Easy to say, but doing Win64 was a major effort:

1. bizarre function calling conventions

2. undocumented symbolic debug info format

3. new object file format

Making such changes on a backend without thoroughly understanding how the backend works would be quite a challenge. I seriously doubt anyone could have done that on the tight schedule I was under.

Besides, forking LLVM subverts most of the advantages of using it.
December 06, 2013
On Saturday, 30 November 2013 at 18:16:23 UTC, Walter Bright wrote:
> It's easier than that:
>
> struct Rectangular {
>     Point x,y;
> }
>
> struct Rectangular {
>     Rectangle rectangle;
>     alias this rectangle;
> }

The other day in IRC I asked about the transition to the newer alias X = Type syntax (I would love to see it everywhere!), and someone was saying that the "alias this" syntax always tripped him, because the name misleadingly suggests that the 'this' comes after the 'alias'. I guess it trips everybody :-)
December 06, 2013
On 2013-12-06 03:02, Walter Bright wrote:

> Easy to say, but doing Win64 was a major effort:
>
> 1. bizarre function calling conventions
>
> 2. undocumented symbolic debug info format
>
> 3. new object file format
>
> Making such changes on a backend without thoroughly understanding how
> the backend works would be quite a challenge. I seriously doubt anyone
> could have done that on the tight schedule I was under.
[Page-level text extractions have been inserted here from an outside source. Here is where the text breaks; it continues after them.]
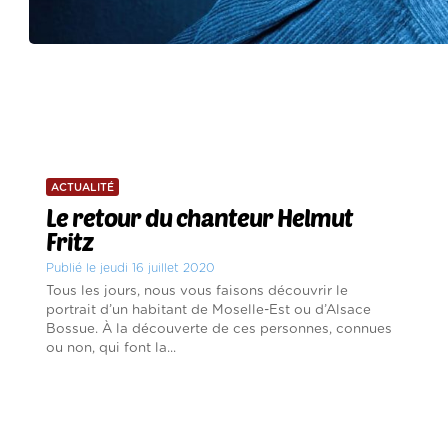
ACTUALITÉ
Le retour du chanteur Helmut
Fritz
Publié le jeudi 16 juillet 2020
Tous les jours, nous vous faisons découvrir le
portrait d’un habitant de Moselle-Est ou d’Alsace
Bossue. À la découverte de ces personnes, connues
ou non, qui font la...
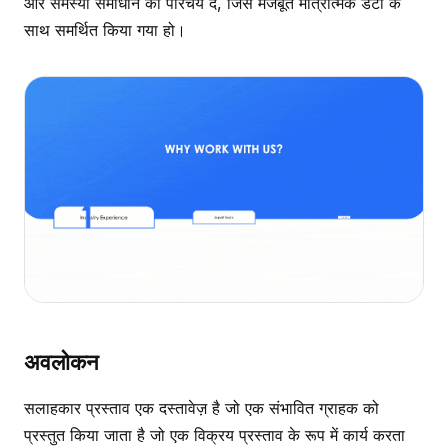
और समस्या समाधान का परिचय दें, जिसे मजबूत मात्रात्मक डेटा के
साथ समर्थित किया गया हो।
अवलोकन
सलाहकार प्रस्ताव एक दस्तावेज़ है जो एक संभावित ग्राहक को
प्रस्तुत किया जाता है जो एक विक्रय प्रस्ताव के रूप में कार्य करता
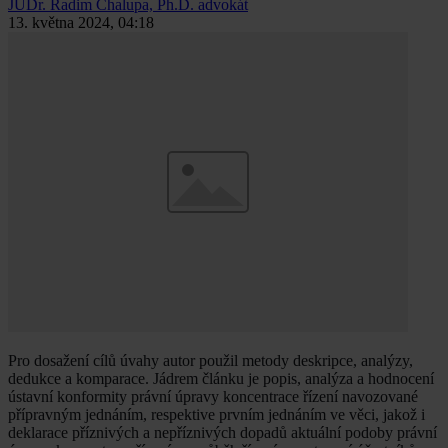
JUDr. Radim Chalupa, Ph.D.
advokát
13. května 2024, 04:18
Pro dosažení cílů úvahy autor použil metody deskripce, analýzy,
dedukce a komparace. Jádrem článku je popis, analýza a hodnocení
ústavní konformity právní úpravy koncentrace řízení navozované
přípravným jednáním, respektive prvním jednáním ve věci, jakož i
deklarace příznivých a nepříznivých dopadů aktuální podoby právní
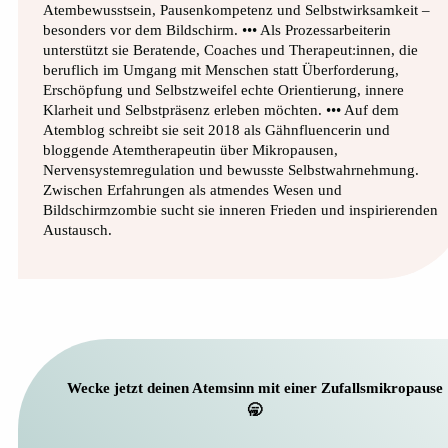
Atembewusstsein, Pausenkompetenz und Selbstwirksamkeit –
besonders vor dem Bildschirm. ••• Als Prozessarbeiterin
unterstützt sie Beratende, Coaches und Therapeut:innen, die
beruflich im Umgang mit Menschen statt Überforderung,
Erschöpfung und Selbstzweifel echte Orientierung, innere
Klarheit und Selbstpräsenz erleben möchten. ••• Auf dem
Atemblog schreibt sie seit 2018 als Gähnfluencerin und
bloggende Atemtherapeutin über Mikropausen,
Nervensystemregulation und bewusste Selbstwahrnehmung.
Zwischen Erfahrungen als atmendes Wesen und
Bildschirmzombie sucht sie inneren Frieden und inspirierenden
Austausch.
Wecke jetzt deinen Atemsinn mit einer Zufallsmikropause
🥱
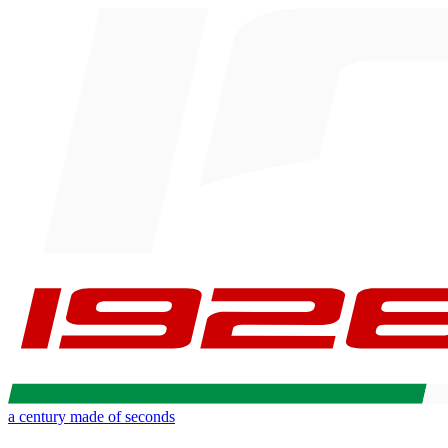
a century made of seconds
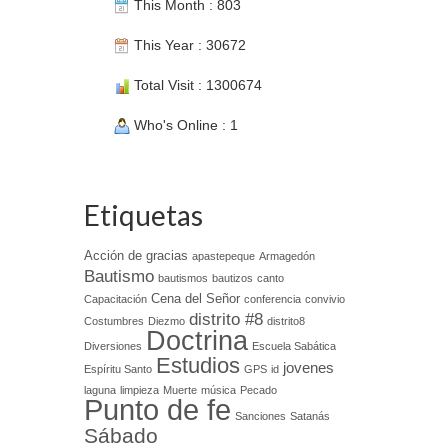
This Month : 803
This Year : 30672
Total Visit : 1300674
Who's Online : 1
Etiquetas
Acción de gracias
apastepeque
Armagedón
Bautismo
bautismos
bautizos
canto
Cena del Señor
Capacitación
conferencia
convivio
distrito #8
Costumbres
Diezmo
distrito8
Doctrina
Diversiones
Escuela Sabática
Estudios
jovenes
Espíritu Santo
GPS
id
laguna
limpieza
Muerte
música
Pecado
Punto de fe
Sanciones
Satanás
Sábado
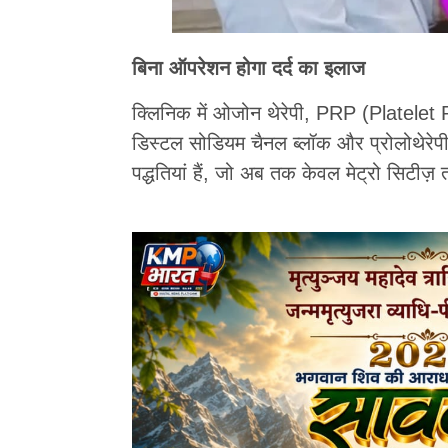
बिना ऑपरेशन होगा दर्द का इलाज
क्लिनिक में ओजोन थेरेपी, PRP (Plate
डिस्टल सोडियम चैनल ब्लॉक और प्रोलोथेरेप
पद्धतियां हैं, जो अब तक केवल मेट्रो सिटीज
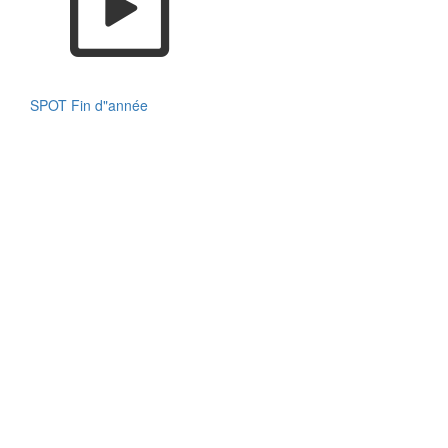
SPOT Fin d"année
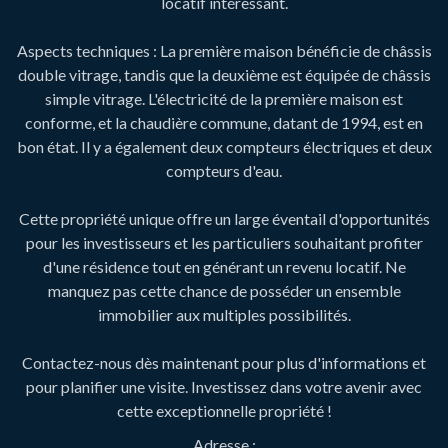
locatif intéressant.
Aspects techniques : La première maison bénéficie de châssis
double vitrage, tandis que la deuxième est équipée de châssis
simple vitrage. L'électricité de la première maison est
conforme, et la chaudière commune, datant de 1994, est en
bon état. Il y a également deux compteurs électriques et deux
compteurs d'eau.
Cette propriété unique offre un large éventail d'opportunités
pour les investisseurs et les particuliers souhaitant profiter
d'une résidence tout en générant un revenu locatif. Ne
manquez pas cette chance de posséder un ensemble
immobilier aux multiples possibilités.
Contactez-nous dès maintenant pour plus d'informations et
pour planifier une visite. Investissez dans votre avenir avec
cette exceptionnelle propriété !
Adresse :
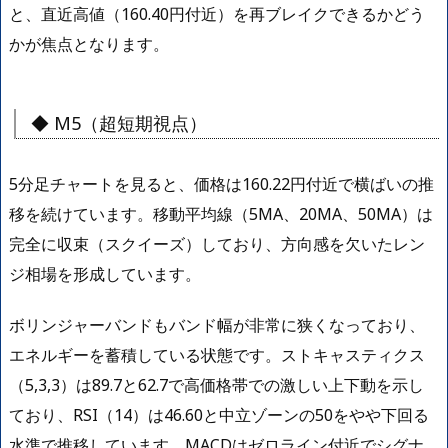
と、直近高値（160.40円付近）を再ブレイクできるかどう
かが焦点となります。
◆ M5（超短期視点）
5分足チャートを見ると、価格は160.22円付近で横ばいの推
移を続けています。移動平均線（5MA、20MA、50MA）は
完全に収束（スクイーズ）しており、方向感を欠いたレン
ジ相場を形成しています。
ボリンジャーバンドもバンド幅が非常に狭くなっており、
エネルギーを蓄積している状態です。ストキャスティクス
（5,3,3）は89.7と62.7で高価格帯での激しい上下動を示し
ており、RSI（14）は46.60と中立ゾーンの50をやや下回る
水準で推移しています。MACDはゼロライン付近でシグナ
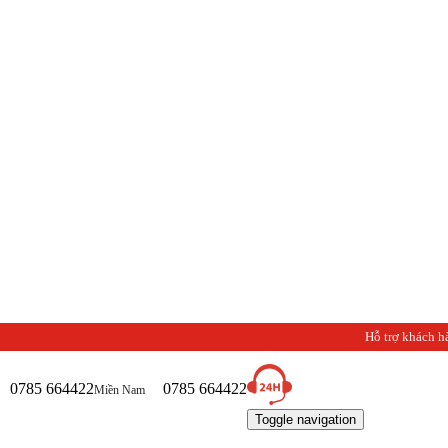
Hỗ trợ khách h
0785 664422
0785 664422
Miền Nam
Toggle navigation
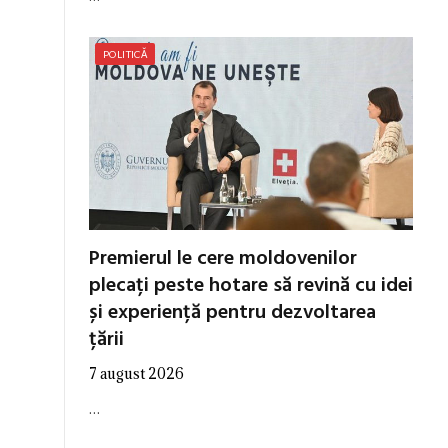
POLITICĂ
Premierul le cere moldovenilor
plecați peste hotare să revină cu idei
și experiență pentru dezvoltarea
țării
7 august 2026
…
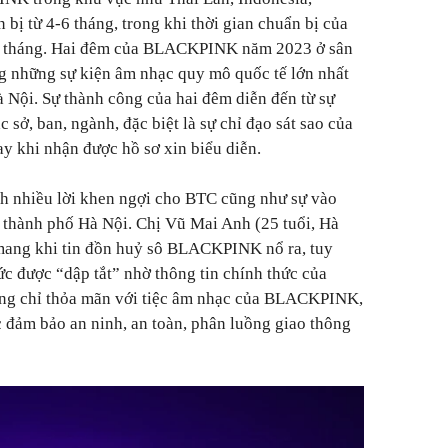
ị từ 4-6 tháng, trong khi thời gian chuẩn bị của
t tháng. Hai đêm của BLACKPINK năm 2023 ở sân
g những sự kiện âm nhạc quy mô quốc tế lớn nhất
à Nội. Sự thành công của hai đêm diễn đến từ sự
sở, ban, ngành, đặc biệt là sự chỉ đạo sát sao của
y khi nhận được hồ sơ xin biểu diễn.
 nhiều lời khen ngợi cho BTC cũng như sự vào
 thành phố Hà Nội. Chị Vũ Mai Anh (25 tuổi, Hà
 mang khi tin đồn huỷ sô BLACKPINK nổ ra, tuy
ức được “dập tắt” nhờ thông tin chính thức của
g chỉ thỏa mãn với tiệc âm nhạc của BLACKPINK,
 đảm bảo an ninh, an toàn, phân luồng giao thông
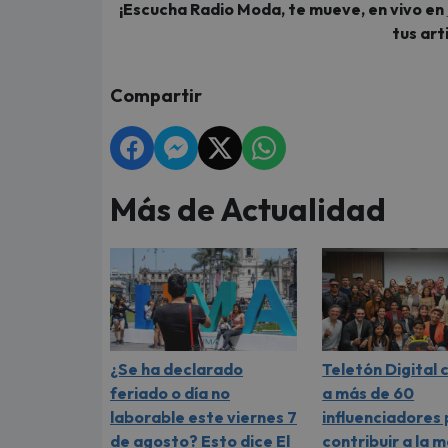
¡Escucha Radio Moda, te mueve, en vivo en
tus art
Compartir
Más de Actualidad
¿Se ha declarado
Teletón Digital
feriado o día no
a más de 60
laborable este viernes 7
influenciadores
de agosto? Esto dice El
contribuir a la 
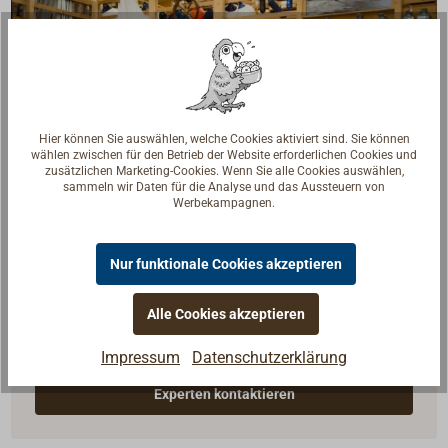
Hier können Sie auswählen, welche Cookies aktiviert sind. Sie können
wählen zwischen für den Betrieb der Website erforderlichen Cookies und
zusätzlichen Marketing-Cookies. Wenn Sie alle Cookies auswählen,
sammeln wir Daten für die Analyse und das Aussteuern von
Werbekampagnen.
Nur funktionale Cookies akzeptieren
Fragen zum Artikel?
Reden Sie mit Handwerkern, Bootsbauern und
Alle Cookies akzeptieren
Seglerinnen. Wir verstehen Ihre Fragen und geben die
Impressum
Datenschutzerklärung
passende Antwort.
Experten kontaktieren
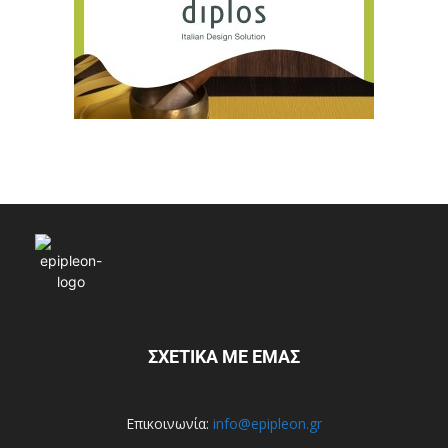
ΣΧΕΤΙΚΑ ΜΕ ΕΜΑΣ
Επικοινωνία:
info@epipleon.gr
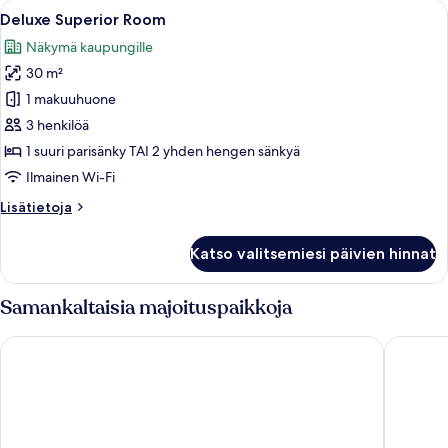
Avaa
Hotellihuone, jossa on suuri sänky, pi
6
Deluxe Superior Room
kaikki
Näkymä kaupungille
huonetyypin
30 m²
Deluxe
Superior
1 makuuhuone
Room
3 henkilöä
kuvat
1 suuri parisänky TAI 2 yhden hengen sänkyä
Ilmainen Wi-Fi
Lisätietoja
Lisätietoja
huoneesta
Deluxe
Katso valitsemiesi päivien hinnat
Superior
Room
Samankaltaisia majoituspaikkoja
Somerset Rama 9 Bangkok
ibis Sty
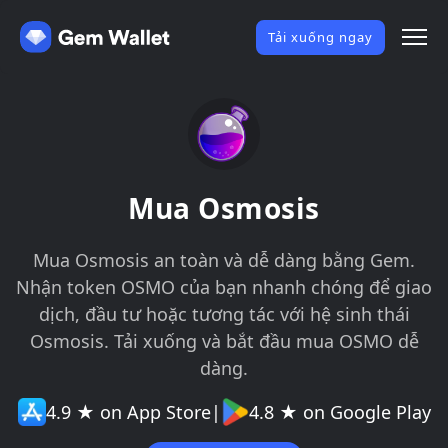
Tải xuống ngay
Mua Osmosis
Mua Osmosis an toàn và dễ dàng bằng Gem.
Nhận token OSMO của bạn nhanh chóng để giao
dịch, đầu tư hoặc tương tác với hệ sinh thái
Osmosis. Tải xuống và bắt đầu mua OSMO dễ
dàng.
4.9 ★ on App Store
|
4.8 ★ on Google Play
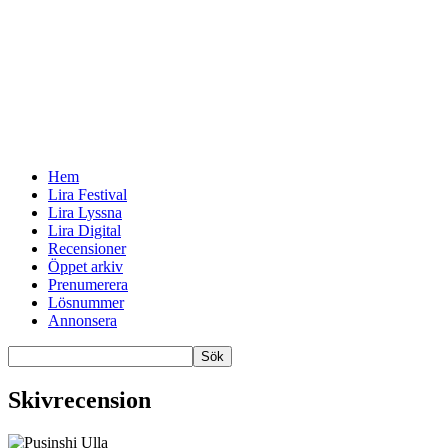
Hem
Lira Festival
Lira Lyssna
Lira Digital
Recensioner
Öppet arkiv
Prenumerera
Lösnummer
Annonsera
Skivrecension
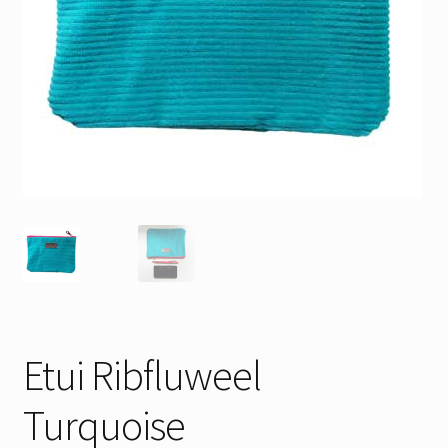
Etui Ribfluweel
Turquoise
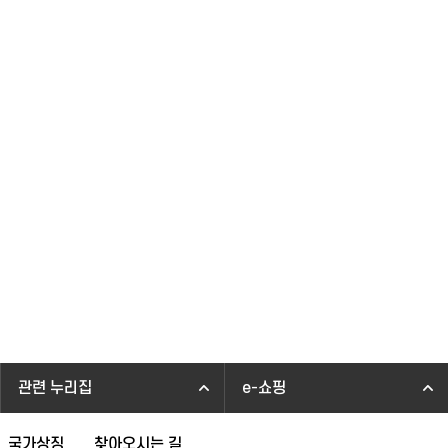
관련 누리집
e-쇼핑
국가상징
찾아오시는 길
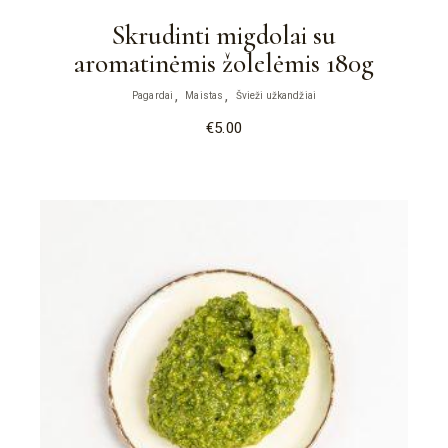
Skrudinti migdolai su
aromatinėmis žolelėmis 180g
Pagardai
Maistas
Švieži užkandžiai
€
5.00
Yes, I understand that. Hopefully you wouldn't have moved to LLVM and at the same time implement Win64. Meaning that hopefully you would have had better knowledge about the LLVM source code when starting with Win64.

> Besides, forking LLVM subverts most of the advantages of using it.

Just fold in the changes from upstream. Yes, I know that won't be as easy as having the code merged with upstream.